In practical terms, the military can own the hardware, but not the “instructions” that make it usable in the field.
The F-35 shows how vendor lock plays out
On paper, DoD has said it wants to transition more maintenance responsibilities from contractors to government personnel.
In practice, the GAO found maintenance challenges were hurting F-35 readiness, with the fleet’s mission-capable rate around 55% in March 2023 and more than 10,000 components waiting to be repaired above desired levels.
The details get even more telling in the GAO’s full report. Depot officials said maintenance manuals could be ambiguous and not detailed enough to complete repairs, and the lack of technical data and disputes over proprietary information contributed to delayed activations of depot workloads.
Imagine owning a car where the repair manual is vague on purpose and the parts catalog is locked away.

There’s also an environmental knock-on effect that doesn’t require fancy modeling to understand. If repair turnaround times stay slow, programs can lean toward buying replacements instead of repairing what they already have, which pushes more manufacturing and shipping through the supply chain.
That is more material throughput, more energy use, and more waste risk, even before you count the aircraft sitting idle.
Why contractors fight repair access
Defense industry groups often frame repair restrictions as an intellectual property issue. Their basic claim is that loosening control over technical data could weaken incentives to invest in research and development, especially for advanced platforms.
But DoD’s own competition analysis warns that intellectual property and data rights practices can be used to limit competition and induce “vendor lock,” leaving the government dependent on a single company for upgrades, sustainment, and even basic lifecycle support.

▶ **SOURCE DATA**:
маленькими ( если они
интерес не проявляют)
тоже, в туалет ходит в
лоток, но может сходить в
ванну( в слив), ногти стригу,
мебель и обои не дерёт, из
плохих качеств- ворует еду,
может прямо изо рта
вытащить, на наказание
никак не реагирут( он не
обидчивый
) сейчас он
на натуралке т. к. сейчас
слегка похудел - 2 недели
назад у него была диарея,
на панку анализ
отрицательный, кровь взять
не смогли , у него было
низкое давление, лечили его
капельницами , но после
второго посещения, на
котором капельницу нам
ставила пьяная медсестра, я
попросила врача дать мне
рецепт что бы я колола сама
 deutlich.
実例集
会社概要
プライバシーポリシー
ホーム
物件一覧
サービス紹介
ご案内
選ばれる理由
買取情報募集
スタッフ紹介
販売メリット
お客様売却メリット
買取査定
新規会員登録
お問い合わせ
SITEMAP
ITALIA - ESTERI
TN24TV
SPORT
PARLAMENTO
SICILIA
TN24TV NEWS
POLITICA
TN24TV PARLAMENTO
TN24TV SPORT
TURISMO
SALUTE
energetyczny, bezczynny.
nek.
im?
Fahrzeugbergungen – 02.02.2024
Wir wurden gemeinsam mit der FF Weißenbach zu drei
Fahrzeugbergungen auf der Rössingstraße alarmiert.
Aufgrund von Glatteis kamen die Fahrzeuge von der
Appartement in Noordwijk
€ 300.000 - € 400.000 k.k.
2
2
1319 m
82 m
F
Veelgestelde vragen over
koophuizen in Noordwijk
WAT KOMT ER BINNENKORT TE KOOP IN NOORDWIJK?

* * *

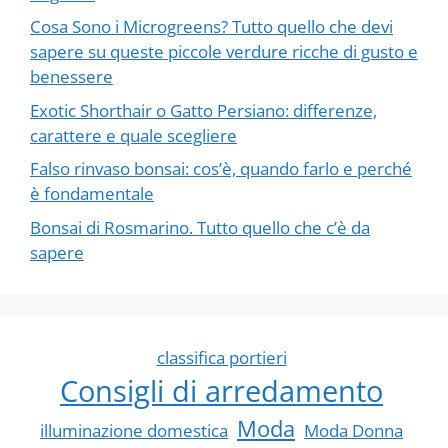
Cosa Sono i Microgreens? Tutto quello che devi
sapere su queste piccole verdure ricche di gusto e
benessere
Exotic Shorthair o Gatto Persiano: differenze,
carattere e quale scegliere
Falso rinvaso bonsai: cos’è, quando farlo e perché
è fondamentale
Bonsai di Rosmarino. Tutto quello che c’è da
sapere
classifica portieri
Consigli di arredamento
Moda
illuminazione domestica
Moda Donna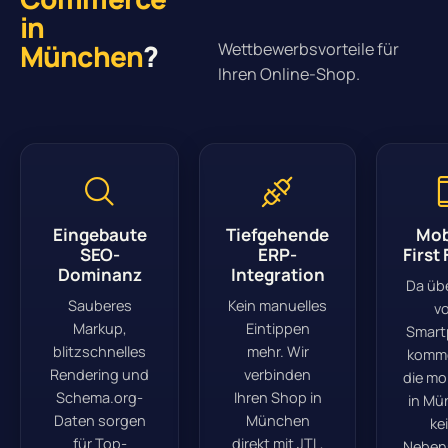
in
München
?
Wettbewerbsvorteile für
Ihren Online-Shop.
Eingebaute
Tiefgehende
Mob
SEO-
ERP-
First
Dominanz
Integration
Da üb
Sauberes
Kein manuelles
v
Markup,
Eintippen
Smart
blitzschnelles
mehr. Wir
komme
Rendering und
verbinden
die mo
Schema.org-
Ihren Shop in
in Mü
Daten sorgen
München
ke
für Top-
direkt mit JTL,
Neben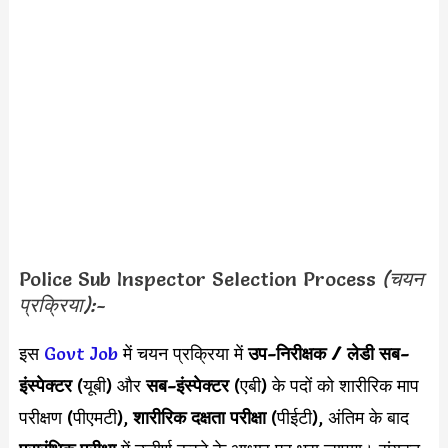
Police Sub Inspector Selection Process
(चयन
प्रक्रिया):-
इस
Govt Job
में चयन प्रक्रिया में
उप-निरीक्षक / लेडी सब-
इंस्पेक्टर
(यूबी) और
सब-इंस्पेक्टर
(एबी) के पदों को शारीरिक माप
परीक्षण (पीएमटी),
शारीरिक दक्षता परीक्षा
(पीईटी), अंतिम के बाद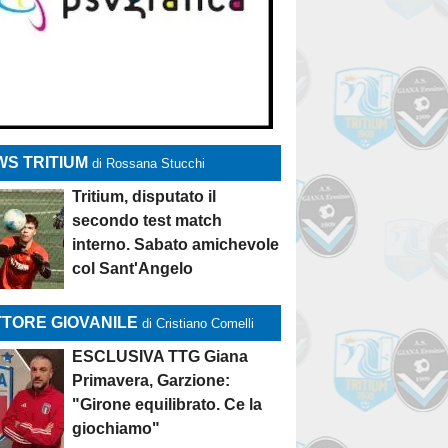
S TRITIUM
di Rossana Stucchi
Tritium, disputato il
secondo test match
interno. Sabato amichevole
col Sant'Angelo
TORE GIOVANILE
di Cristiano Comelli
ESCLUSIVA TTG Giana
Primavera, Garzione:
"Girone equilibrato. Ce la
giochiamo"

---

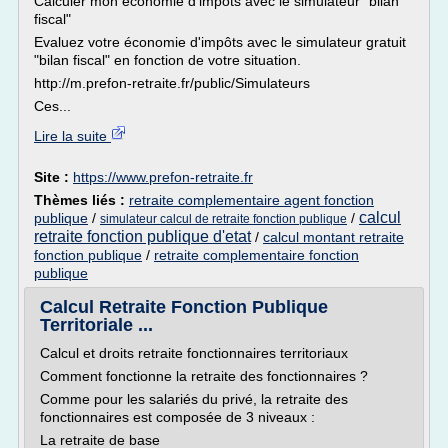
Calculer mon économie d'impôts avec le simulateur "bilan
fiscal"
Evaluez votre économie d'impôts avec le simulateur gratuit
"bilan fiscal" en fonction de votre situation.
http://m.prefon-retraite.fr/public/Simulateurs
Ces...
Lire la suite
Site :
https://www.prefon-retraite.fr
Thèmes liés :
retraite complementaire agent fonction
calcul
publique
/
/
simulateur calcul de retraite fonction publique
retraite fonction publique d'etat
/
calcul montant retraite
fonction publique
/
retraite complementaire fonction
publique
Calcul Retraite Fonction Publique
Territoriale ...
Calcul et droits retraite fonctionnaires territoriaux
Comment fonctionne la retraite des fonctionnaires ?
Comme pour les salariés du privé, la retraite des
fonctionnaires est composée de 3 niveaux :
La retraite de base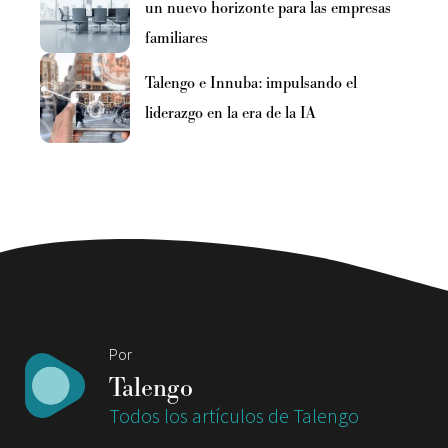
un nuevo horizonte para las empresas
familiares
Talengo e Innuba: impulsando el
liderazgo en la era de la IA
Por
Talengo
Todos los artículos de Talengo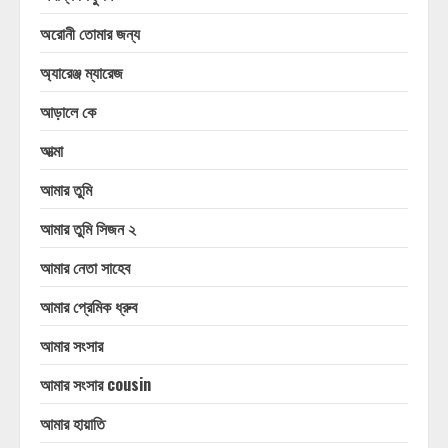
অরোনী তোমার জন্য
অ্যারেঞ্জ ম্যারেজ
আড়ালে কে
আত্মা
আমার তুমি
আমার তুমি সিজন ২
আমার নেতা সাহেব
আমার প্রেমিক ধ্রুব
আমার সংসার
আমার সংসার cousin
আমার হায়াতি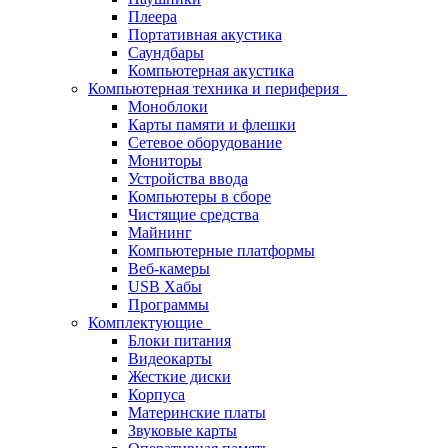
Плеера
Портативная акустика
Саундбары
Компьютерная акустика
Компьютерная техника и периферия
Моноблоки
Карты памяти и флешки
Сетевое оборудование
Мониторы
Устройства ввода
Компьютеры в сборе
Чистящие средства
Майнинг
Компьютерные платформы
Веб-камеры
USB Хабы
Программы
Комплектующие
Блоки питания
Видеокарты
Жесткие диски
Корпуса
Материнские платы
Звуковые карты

▶ **EXERCISE REQUIREMENTS**:
a. Please write out the repair-access text again, everything from "There’s also an" down to "aircraft sitting idle.", and swap "supply chain" for "logistics network".
b. In the repair-access text, what was the F-35 fleet's mission-capable rate in March 2023?
These rows have nothing to do with the repair-access text.

▶ **RESPONSES BY TASK**:
a.
There’s also an environmental knock-on effect that doesn’t require fancy modeling to understand. If repair turnaround times stay slow, programs can lean toward buying replacements instead of repairing what they already have, which pushes more manufacturing and shipping through the logistics network.
That is more material throughput, more energy use, and more waste risk, even before you count the aircraft sitting idle.

b. Around 55%.